**Records**
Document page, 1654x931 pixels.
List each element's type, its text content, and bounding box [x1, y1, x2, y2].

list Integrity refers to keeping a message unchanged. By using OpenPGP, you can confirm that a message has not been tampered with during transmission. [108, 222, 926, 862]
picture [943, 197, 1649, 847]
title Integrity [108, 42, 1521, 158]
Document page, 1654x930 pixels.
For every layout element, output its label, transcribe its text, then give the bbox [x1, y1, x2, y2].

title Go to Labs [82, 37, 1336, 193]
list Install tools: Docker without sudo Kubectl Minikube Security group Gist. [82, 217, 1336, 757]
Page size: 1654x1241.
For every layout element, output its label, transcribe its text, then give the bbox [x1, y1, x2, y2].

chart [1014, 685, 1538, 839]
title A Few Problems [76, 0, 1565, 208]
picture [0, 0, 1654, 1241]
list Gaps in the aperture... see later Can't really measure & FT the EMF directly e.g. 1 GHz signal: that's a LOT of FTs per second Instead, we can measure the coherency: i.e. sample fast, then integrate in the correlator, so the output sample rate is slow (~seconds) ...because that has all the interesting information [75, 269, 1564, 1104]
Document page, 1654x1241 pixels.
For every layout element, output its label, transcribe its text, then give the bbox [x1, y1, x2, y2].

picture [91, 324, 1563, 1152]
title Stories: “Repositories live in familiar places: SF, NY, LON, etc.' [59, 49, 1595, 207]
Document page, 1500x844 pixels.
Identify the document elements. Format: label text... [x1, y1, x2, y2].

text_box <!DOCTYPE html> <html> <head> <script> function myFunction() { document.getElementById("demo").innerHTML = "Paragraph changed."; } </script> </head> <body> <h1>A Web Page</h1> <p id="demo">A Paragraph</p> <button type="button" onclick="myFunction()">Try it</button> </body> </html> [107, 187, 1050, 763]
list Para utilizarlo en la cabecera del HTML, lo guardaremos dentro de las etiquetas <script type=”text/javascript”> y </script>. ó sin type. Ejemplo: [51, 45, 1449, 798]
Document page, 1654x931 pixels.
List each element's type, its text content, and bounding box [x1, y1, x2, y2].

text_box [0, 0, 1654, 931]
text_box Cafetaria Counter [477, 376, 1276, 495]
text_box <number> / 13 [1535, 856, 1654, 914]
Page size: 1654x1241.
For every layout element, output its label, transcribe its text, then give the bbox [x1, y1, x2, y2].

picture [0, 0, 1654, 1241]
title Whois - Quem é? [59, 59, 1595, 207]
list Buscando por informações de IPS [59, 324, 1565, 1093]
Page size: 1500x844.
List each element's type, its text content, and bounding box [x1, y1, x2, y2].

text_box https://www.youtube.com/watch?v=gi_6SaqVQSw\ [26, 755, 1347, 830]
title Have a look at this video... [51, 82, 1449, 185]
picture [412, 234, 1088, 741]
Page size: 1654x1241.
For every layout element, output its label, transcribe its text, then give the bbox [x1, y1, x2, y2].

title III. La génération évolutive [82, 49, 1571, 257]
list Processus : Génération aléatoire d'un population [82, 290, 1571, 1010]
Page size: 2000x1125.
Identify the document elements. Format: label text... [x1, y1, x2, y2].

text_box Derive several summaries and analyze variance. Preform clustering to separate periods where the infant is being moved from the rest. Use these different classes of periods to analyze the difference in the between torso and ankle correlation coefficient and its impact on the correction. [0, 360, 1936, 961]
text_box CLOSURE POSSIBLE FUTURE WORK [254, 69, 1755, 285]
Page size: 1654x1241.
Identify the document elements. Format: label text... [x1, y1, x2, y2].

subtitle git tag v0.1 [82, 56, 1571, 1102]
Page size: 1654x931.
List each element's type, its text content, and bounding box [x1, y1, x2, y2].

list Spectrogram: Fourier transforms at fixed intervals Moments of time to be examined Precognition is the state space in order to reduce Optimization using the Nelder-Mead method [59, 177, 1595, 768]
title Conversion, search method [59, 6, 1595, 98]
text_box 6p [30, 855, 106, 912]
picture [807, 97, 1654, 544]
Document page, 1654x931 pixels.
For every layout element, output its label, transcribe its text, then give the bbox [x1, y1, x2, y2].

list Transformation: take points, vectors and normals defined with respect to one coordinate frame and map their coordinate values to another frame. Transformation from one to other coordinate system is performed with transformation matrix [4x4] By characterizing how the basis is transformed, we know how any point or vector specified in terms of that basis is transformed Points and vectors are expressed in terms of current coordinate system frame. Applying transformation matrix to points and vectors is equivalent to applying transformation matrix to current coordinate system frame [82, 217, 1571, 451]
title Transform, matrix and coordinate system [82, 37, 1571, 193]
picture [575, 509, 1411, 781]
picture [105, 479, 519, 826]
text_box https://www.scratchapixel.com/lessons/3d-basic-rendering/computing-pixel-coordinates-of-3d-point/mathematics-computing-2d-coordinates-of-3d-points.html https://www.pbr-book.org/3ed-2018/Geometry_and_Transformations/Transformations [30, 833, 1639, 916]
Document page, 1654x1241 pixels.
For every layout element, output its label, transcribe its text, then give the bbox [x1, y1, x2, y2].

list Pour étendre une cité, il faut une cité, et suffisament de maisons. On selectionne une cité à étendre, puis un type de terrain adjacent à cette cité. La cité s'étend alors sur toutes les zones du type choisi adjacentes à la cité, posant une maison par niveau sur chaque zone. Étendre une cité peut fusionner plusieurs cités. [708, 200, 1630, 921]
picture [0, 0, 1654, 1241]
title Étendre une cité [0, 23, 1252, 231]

**Task details**
Render the lines of the Records above as a JSON list of strings, one string per line and no blank lines. Begin at the first line of the Records and stop after the line containing "title Integrity [108, 42, 1521, 158]", including both.

**Expected output**
[
  "Document page, 1654x931 pixels.",
  "List each element's type, its text content, and bounding box [x1, y1, x2, y2].",
  "list Integrity refers to keeping a message unchanged. By using OpenPGP, you can confirm that a message has not been tampered with during transmission. [108, 222, 926, 862]",
  "picture [943, 197, 1649, 847]",
  "title Integrity [108, 42, 1521, 158]"
]